In these pieces I try to talk about as broad a rage of riders as I can manage, without being needlessly obtuse. For this squad, it is hard to move away from the big two. Their plans won’t change dramatically, either. We’ll see something of Naesen later in the season but he will be focused on the spring, and again has an unflashy but solid supporting team. With a less dominant Wolfpack and a little more luck, he has the talent to win a big classic. Let’s see if 2019 will be the year.
Romain Bardet, meanwhile, will be focused on the Tour. He’s got the course he’d want.

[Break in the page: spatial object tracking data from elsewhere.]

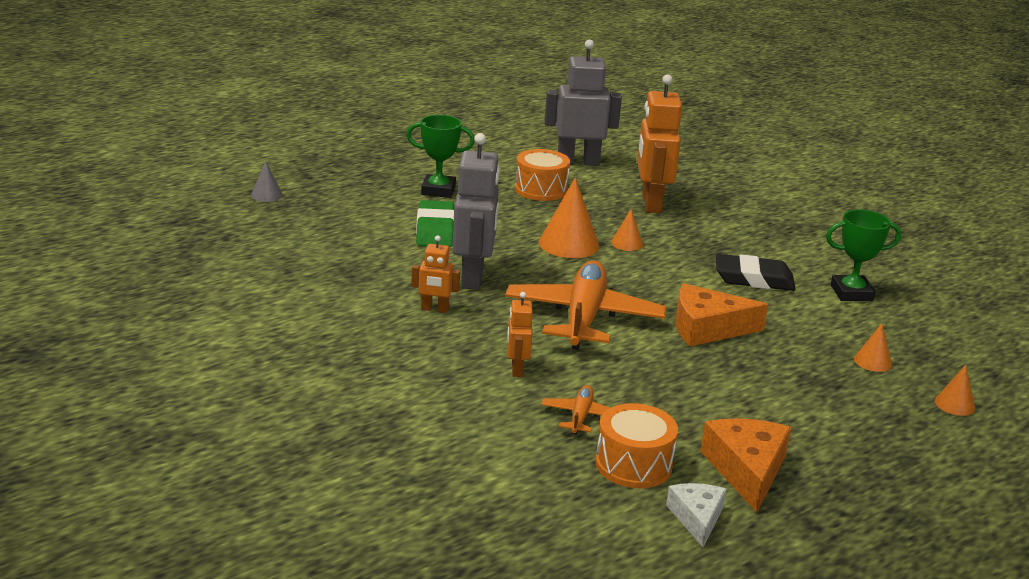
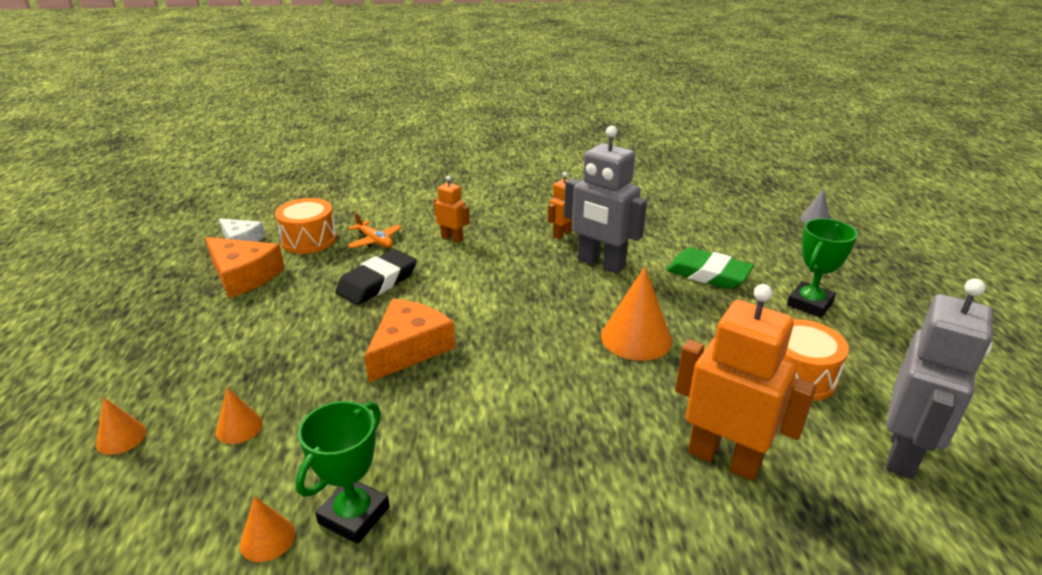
camera: 125 degrees right, 5 degrees up
(583, 318) = (491, 290): orange plane -> none
(627, 243) = (615, 379): orange cone -> orange cone (267, 538)
(753, 279) = (463, 439): black eraser -> black eraser (377, 282)

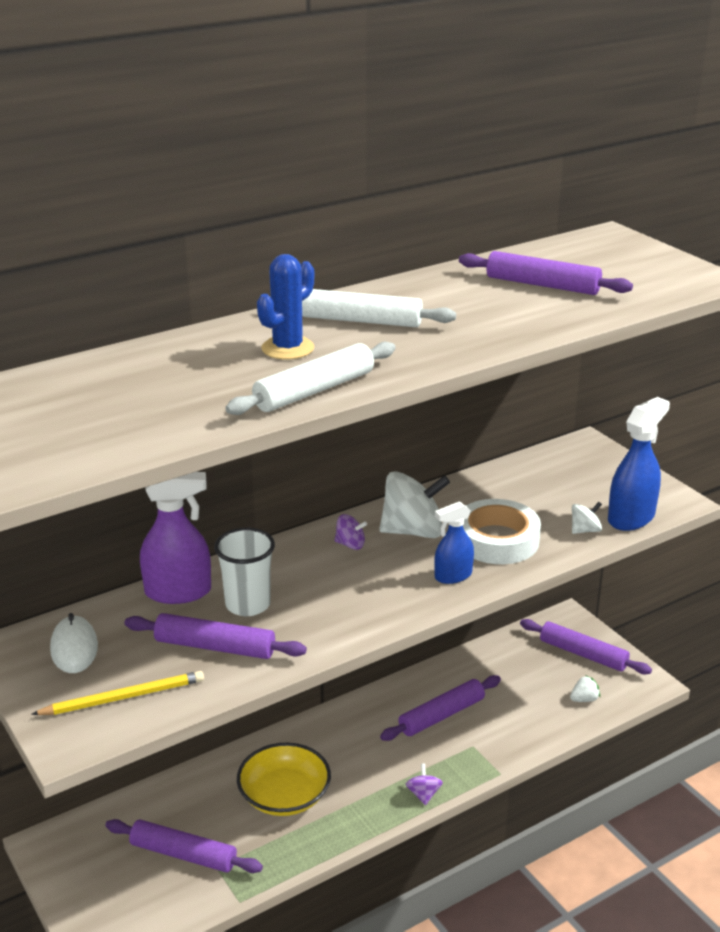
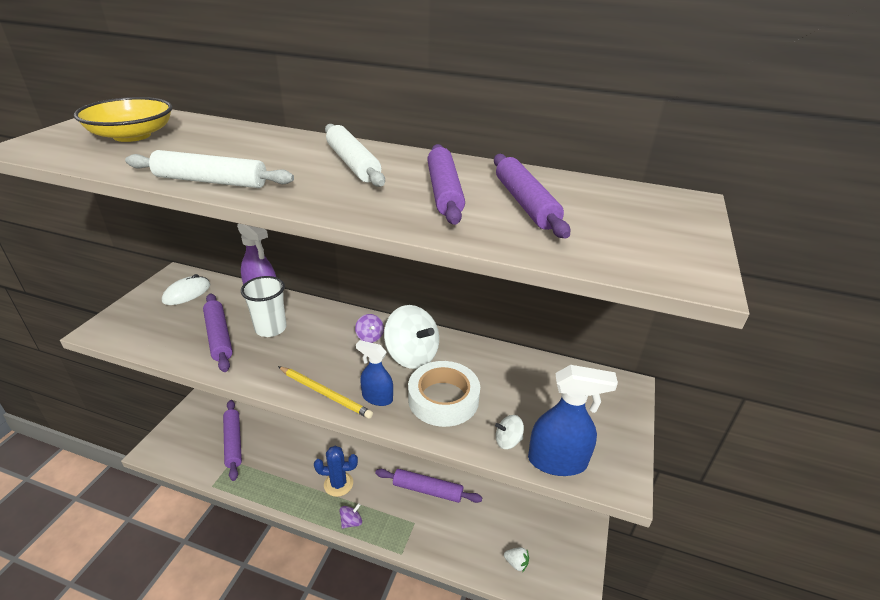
camera: 50 degrees right, 5 degrees up
(123, 697) = (150, 328): yellow pencil -> yellow pencil (325, 393)
(284, 796) = (303, 457): yellow bowl -> yellow bowl (132, 135)
(287, 348) = (276, 156): blue cactus -> blue cactus (338, 484)
(583, 654) = (561, 535): purple rolling pin -> purple rolling pin (444, 192)
(585, 530) = (508, 441): white spinning top -> white spinning top turned 150 degrees clockwise

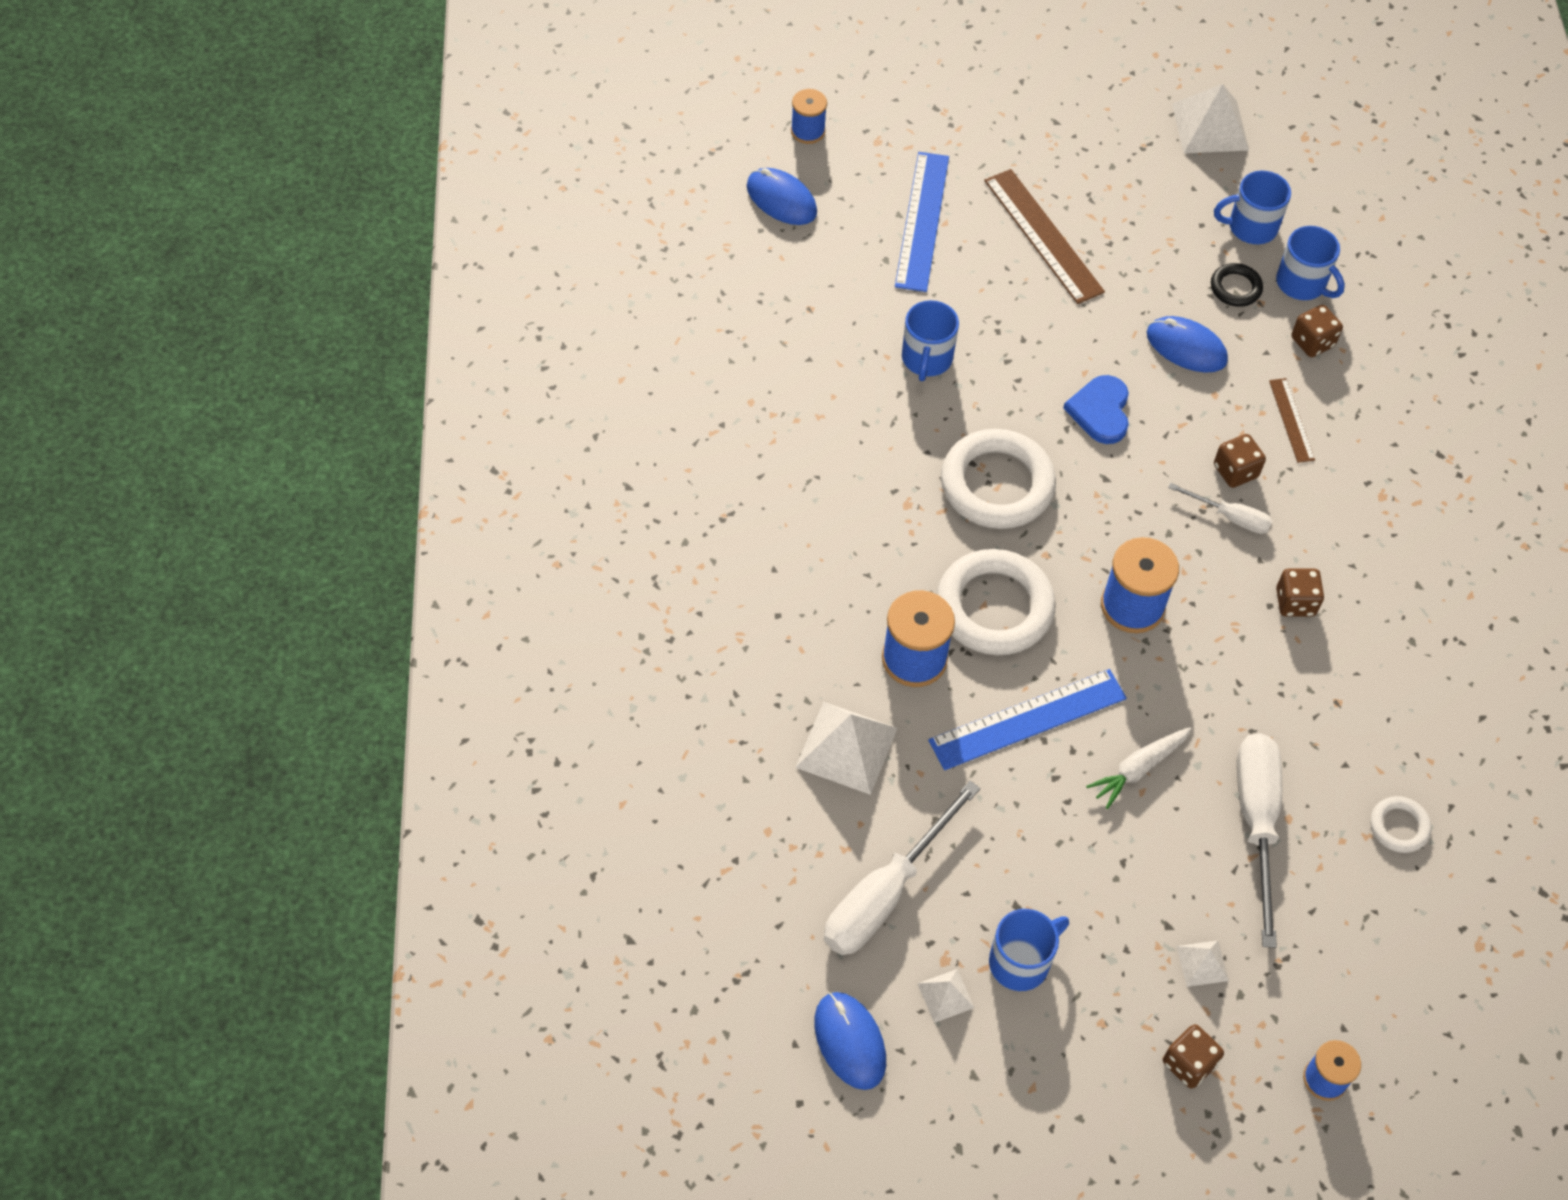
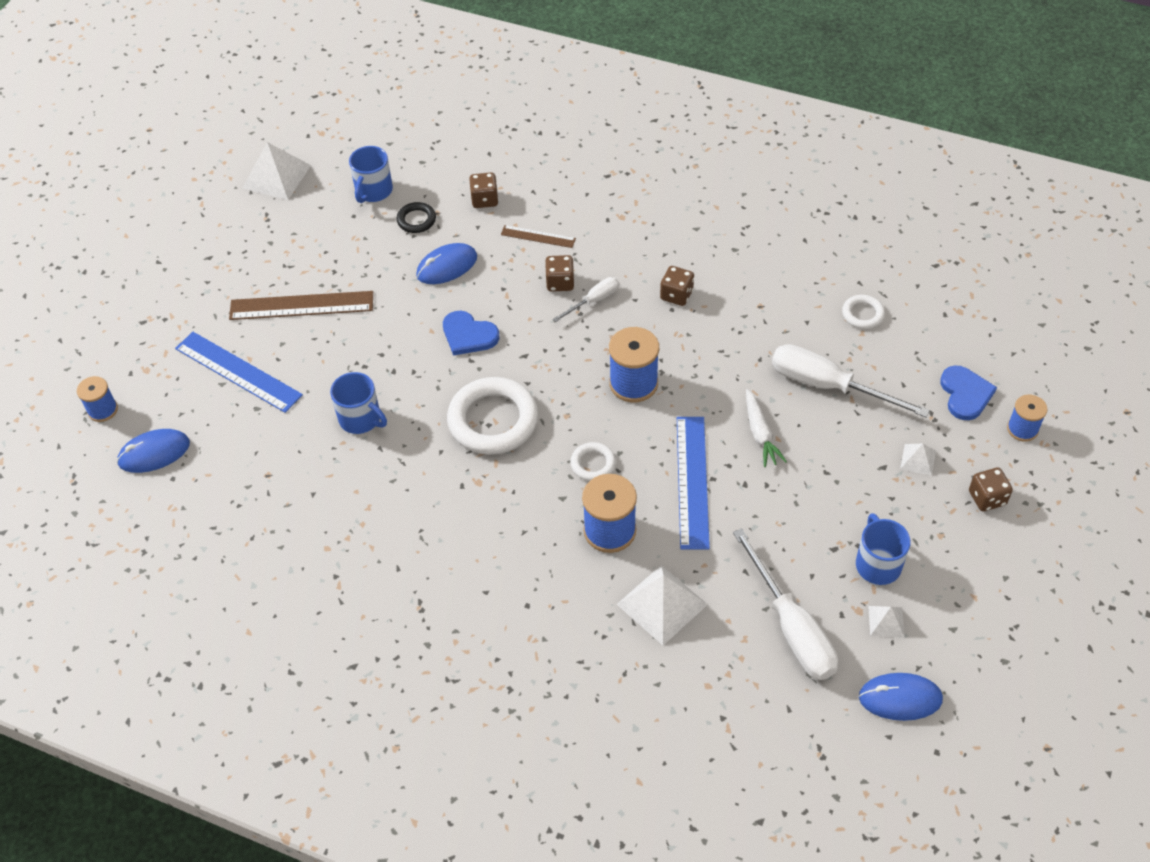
camera: 60 degrees left, 5 degrees down
(994, 607) = (593, 464): white ring -> white ring, size x0.48
(1302, 283) = (436, 185): blue mug -> none
(1341, 992) = (965, 394): none -> blue heart

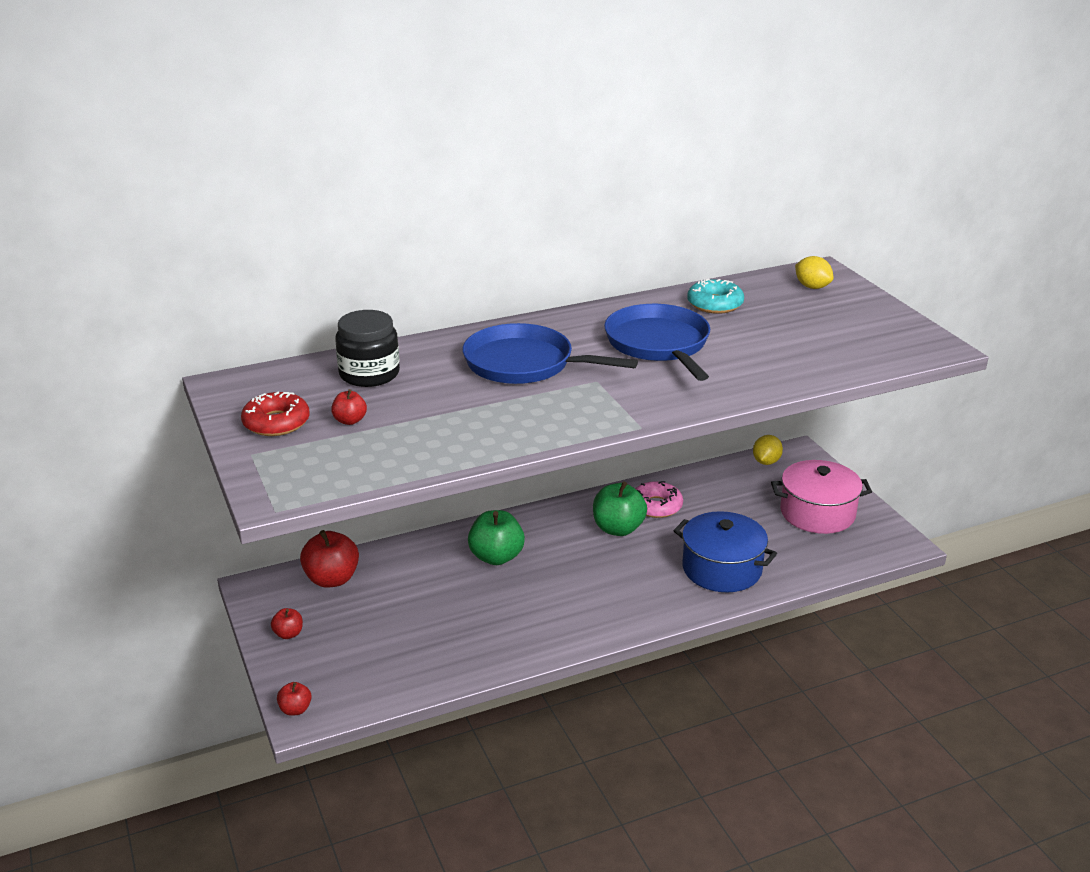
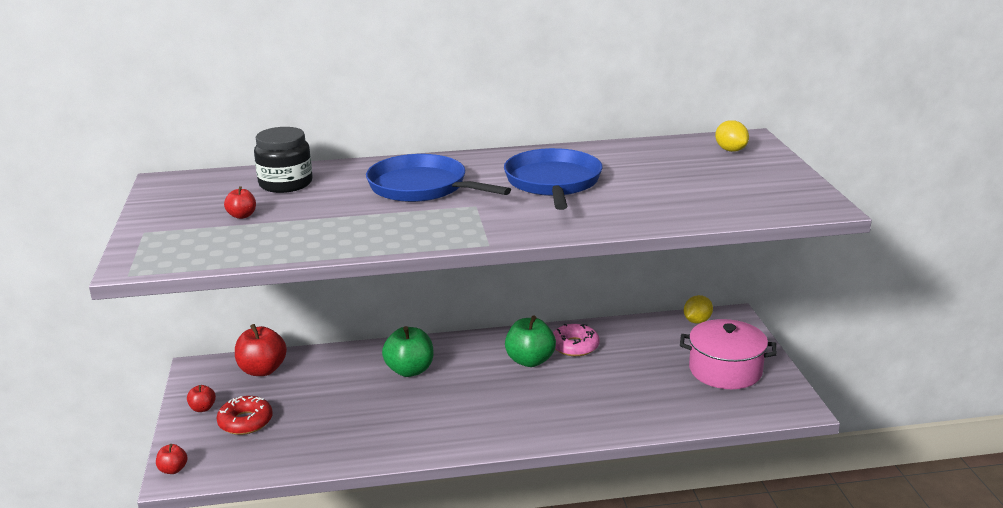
camera: 15 degrees right, 5 degrees down
(276, 423) = (182, 211): red donut -> red donut (245, 422)
(715, 304) = (628, 156): turquoise donut -> none
(722, 569) = (608, 407): blue pot -> none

The thing is, though, there’s still the 54km of time trial (50:50 split team:individual) and that’s 53.5km too much, at least. He’s also not currently able to drop the better all-rounders on the mountain passes. Top ten, sure. Top three? In a year with under performing competition, maybe. Winning? Nah.
What about the rest of the team? Well, we know what to expect from the majority, and there’s no reason to think Gallopin won’t be back to his 2017 form in the second year at AG2R. That makes him a valuable weapon. Alexis Villermoz will also hope for better results, whilst Sylvain Dillier needs to prove that 2018 wasn’t a fluke. I don’t think it was, but consecutive years at that level is a big ask. A few others (Peters, Frank, Bagdonas, a still-improving Latour, etc) might pop up here or there with an eye-catching result. I’ve talked about Cosnefroy, and he’s a wildcard. Sprints will be a bit of a work in progress for this outfit.
You can actually boil this down even further. If you don’t think Bardet can win this year’s Tour, and I don’t, it is a question of the legs, the luck, and the roads in March. One good day for Naesen could elevate this team. If it doesn’t happen, we’re looking at something similar to last year. Until Latour and Cosnefroy make the leap.